Source data section start

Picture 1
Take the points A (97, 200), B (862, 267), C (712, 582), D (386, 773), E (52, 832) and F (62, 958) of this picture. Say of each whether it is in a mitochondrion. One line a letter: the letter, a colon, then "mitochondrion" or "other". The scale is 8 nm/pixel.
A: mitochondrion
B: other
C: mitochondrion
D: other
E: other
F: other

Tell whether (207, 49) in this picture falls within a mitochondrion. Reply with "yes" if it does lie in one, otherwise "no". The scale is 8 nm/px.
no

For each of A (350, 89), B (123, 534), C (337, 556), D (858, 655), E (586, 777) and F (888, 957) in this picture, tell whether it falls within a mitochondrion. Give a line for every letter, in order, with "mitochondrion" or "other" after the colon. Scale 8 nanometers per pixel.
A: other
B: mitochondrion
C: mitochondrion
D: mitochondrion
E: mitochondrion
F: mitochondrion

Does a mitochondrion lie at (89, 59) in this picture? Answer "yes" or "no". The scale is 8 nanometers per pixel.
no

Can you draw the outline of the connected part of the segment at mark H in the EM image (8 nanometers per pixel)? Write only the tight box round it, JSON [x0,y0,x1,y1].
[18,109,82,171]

Source data section end

— What you have to do —
Please transcribe each entry exactly, keeping every word as it is.

— Exercise solution —
Picture 1
Take the points A (97, 200), B (862, 267), C (712, 582), D (386, 773), E (52, 832) and F (62, 958) of this picture. Say of each whether it is in a mitochondrion. One line a letter: the letter, a colon, then "mitochondrion" or "other". The scale is 8 nm/pixel.
A: mitochondrion
B: other
C: mitochondrion
D: other
E: other
F: other

Tell whether (207, 49) in this picture falls within a mitochondrion. Reply with "yes" if it does lie in one, otherwise "no". The scale is 8 nm/px.
no

For each of A (350, 89), B (123, 534), C (337, 556), D (858, 655), E (586, 777) and F (888, 957) in this picture, tell whether it falls within a mitochondrion. Give a line for every letter, in order, with "mitochondrion" or "other" after the colon. Scale 8 nanometers per pixel.
A: other
B: mitochondrion
C: mitochondrion
D: mitochondrion
E: mitochondrion
F: mitochondrion

Does a mitochondrion lie at (89, 59) in this picture? Answer "yes" or "no". The scale is 8 nanometers per pixel.
no

Can you draw the outline of the connected part of the segment at mark H in the EM image (8 nanometers per pixel)? Write only the tight box round it, JSON [x0,y0,x1,y1].
[18,109,82,171]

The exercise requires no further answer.